Petronella Blog Archive

Visit our New Blog

How to Recover Cyberheisted Money

Blog Post

All it takes is a percentage of the stolen funds, a bit of intercontinental airline travel and a carton of cigarettes.

A few years ago, American businesses had lost around $20 million to cybercrime.  That number has probably only gone up.  Usually, there's not much that a company can do on their own to recover the funds.  Here's a story, originally reported to KrebsOnSecurity, of a firm that lost nearly $200,000. but was able to get most of it back.

A little background first.  A lot of cyberthieving has been done around Chinese cities on the China-Russia border.  With the boom in imports and exports in the area, setting up a fraudulent company to send stolen funds to is relatively easy.

In this story, an accountant at the American import-export firm logged into a bank portal to deposit some money on a compromised computer.  The hackers were then able to do a wire transfer of $197,000 to a company in Harbin, China.  When the American firm discovered the transfer the next day, the money was already gone and the bank washed their hands of the ordeal, saying that they had nothing to do with the transfer and the crime had been committed against the company, not the bank, so they couldn't do anything with their branch in China.

Luckily, the company's owner had a cousin who was a lawyer in China who said he would help.  The Harbin police were less eager to help, saying they'd need a report from the FBI to make sure it wasn't some sort of scam, but they ended up settling for a police report.  Cousin Lawyer sweetened the deal with a gift-wrapped carton of cigarettes.  That, apparently, was what got their cooperation actually rolling, and in a couple days they located the company that had received the transfer.  They also found out that the same company had just received another international wire, this one for €900,000!

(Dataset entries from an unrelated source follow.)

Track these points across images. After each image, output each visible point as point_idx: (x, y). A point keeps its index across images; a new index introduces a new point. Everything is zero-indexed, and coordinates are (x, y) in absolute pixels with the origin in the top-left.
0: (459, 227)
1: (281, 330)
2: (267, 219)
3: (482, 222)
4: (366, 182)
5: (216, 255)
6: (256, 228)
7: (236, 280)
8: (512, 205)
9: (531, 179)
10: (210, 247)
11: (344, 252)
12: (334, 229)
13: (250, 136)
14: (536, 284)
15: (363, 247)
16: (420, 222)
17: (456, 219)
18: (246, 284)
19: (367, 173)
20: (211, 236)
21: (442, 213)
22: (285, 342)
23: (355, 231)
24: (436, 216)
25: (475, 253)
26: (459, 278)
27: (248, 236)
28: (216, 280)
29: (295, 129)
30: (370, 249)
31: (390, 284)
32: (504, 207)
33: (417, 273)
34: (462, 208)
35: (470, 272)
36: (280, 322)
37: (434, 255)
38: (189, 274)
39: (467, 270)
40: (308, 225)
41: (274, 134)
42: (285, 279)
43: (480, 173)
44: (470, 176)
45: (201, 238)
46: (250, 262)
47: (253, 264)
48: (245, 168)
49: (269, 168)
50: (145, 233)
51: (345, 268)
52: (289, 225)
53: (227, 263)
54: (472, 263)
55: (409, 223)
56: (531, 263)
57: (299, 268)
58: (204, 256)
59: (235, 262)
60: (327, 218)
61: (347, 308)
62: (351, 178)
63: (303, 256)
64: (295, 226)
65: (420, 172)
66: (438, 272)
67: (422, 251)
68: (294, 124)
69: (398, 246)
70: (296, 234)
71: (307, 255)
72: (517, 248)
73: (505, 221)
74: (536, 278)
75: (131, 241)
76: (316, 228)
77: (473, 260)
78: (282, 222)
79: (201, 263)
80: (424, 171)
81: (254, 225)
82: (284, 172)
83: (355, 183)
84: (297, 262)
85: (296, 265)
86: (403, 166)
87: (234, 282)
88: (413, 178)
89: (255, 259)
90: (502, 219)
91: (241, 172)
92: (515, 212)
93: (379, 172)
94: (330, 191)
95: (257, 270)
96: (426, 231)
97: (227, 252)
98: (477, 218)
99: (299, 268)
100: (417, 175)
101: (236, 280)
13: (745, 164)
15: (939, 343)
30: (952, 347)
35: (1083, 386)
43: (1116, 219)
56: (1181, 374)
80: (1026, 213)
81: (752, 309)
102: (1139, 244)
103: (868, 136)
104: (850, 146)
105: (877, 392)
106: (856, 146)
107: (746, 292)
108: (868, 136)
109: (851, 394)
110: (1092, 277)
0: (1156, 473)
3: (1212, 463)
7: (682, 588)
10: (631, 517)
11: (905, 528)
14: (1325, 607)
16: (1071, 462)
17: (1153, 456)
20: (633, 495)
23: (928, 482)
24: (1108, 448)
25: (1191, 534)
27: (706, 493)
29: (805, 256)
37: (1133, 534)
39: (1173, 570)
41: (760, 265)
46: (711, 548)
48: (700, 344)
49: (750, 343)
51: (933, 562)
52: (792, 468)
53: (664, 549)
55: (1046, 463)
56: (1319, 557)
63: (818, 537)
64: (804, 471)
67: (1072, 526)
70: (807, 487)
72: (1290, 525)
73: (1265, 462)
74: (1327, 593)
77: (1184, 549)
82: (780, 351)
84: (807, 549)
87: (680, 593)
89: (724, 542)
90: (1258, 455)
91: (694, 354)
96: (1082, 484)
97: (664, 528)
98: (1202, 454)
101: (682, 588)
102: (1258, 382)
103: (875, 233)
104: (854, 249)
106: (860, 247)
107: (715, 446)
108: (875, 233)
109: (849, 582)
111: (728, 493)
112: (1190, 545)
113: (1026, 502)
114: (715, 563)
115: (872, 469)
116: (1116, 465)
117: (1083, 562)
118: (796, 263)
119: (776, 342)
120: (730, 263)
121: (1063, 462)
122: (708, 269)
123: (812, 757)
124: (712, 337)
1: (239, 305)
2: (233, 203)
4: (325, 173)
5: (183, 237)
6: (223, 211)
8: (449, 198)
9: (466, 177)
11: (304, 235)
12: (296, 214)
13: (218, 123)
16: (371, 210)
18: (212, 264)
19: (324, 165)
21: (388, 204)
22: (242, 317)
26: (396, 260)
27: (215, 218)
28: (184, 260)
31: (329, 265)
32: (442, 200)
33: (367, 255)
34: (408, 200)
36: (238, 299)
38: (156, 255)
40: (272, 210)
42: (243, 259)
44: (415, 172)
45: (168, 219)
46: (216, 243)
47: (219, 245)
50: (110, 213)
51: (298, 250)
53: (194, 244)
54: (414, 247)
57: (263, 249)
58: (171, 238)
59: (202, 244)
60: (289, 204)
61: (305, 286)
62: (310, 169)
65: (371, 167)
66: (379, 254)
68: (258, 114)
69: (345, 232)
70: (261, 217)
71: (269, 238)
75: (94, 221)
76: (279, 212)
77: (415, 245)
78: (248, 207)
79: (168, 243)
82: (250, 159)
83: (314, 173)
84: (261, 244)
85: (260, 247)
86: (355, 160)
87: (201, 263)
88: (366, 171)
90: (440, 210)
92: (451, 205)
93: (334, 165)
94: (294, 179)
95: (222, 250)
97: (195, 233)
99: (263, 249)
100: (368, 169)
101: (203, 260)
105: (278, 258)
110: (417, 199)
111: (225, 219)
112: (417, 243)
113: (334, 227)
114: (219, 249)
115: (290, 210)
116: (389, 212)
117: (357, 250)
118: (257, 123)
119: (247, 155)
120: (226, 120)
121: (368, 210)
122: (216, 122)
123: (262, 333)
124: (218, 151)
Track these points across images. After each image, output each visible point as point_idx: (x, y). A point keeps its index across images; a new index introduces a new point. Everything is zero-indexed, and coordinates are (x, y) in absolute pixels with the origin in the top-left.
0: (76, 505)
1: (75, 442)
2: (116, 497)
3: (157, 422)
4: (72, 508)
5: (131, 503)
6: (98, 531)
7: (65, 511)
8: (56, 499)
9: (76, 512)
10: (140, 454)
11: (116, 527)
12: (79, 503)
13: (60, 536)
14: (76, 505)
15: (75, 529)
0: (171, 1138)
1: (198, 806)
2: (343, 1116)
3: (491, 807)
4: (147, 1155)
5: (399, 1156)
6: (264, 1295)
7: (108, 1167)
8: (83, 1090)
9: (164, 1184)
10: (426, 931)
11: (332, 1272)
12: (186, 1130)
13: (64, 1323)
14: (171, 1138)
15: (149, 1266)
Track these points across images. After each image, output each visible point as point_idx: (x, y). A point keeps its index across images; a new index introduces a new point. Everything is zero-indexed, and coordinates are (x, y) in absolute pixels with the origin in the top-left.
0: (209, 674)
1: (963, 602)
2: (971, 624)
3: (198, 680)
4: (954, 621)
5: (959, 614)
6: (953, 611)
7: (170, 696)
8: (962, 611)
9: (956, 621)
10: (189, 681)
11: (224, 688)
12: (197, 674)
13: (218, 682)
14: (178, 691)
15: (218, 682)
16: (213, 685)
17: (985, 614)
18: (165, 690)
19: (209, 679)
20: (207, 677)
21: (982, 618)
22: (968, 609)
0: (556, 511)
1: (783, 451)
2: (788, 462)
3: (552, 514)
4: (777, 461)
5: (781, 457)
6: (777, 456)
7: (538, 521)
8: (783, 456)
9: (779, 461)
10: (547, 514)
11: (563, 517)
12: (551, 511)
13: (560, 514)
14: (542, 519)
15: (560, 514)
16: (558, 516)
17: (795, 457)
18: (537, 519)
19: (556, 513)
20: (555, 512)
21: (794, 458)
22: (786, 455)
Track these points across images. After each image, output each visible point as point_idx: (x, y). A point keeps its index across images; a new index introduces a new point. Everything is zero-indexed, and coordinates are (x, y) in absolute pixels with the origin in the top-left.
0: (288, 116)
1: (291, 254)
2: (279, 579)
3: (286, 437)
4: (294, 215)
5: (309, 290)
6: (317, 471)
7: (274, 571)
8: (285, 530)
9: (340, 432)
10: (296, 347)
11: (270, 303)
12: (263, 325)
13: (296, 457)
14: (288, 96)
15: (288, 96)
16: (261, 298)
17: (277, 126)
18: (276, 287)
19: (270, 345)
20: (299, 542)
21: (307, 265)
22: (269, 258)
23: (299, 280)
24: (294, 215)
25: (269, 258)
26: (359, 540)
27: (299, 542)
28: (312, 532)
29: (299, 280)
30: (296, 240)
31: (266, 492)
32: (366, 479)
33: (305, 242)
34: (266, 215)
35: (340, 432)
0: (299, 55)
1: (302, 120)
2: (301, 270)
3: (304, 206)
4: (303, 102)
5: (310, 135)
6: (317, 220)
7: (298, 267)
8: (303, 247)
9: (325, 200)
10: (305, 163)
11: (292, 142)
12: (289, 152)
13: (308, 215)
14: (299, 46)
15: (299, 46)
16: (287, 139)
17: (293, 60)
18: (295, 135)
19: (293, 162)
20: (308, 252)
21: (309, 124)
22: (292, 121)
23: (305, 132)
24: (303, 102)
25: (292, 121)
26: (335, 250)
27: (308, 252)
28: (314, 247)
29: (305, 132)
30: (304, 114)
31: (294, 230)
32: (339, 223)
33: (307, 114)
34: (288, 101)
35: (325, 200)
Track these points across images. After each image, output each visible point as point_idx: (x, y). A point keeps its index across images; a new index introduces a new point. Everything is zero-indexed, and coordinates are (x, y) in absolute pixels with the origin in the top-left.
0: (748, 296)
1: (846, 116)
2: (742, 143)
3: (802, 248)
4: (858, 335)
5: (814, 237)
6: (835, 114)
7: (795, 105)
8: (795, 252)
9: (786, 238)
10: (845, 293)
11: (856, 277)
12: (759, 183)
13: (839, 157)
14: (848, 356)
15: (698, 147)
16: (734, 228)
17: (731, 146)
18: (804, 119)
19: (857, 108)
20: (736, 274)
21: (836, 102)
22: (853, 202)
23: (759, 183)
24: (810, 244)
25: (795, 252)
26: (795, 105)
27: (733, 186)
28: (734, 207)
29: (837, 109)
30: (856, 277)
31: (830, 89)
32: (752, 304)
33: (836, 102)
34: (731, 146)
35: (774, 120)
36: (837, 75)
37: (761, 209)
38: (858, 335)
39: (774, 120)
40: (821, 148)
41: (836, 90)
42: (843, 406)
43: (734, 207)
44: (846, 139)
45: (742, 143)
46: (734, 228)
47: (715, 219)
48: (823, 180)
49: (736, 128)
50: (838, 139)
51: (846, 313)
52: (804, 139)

The police who were investigating the incident said they needed to go to Beijing to finish everything, so the company wired $1500 for that.  The police got there and the account of the company that stole the money was frozen.  A company associate flew to Beijing to meet with the police, opened a new bank account and transferred a previously agreed upon fee to the police.

Getting the money back to the US, however, was not so easy.  Such a large amount couldn't be wired back to the States unless the firm had a location in the region, which this company did not.  As another stroke of luck would have it, a longtime business partner of the owner did have a large business in China and agreed to pass the money through to them at no charge.

Out of $197,000, the firm was able to recover $166,000.  They were still out over $30,000, but considering how most companies never recover any funds lost to hackers, they made out pretty well.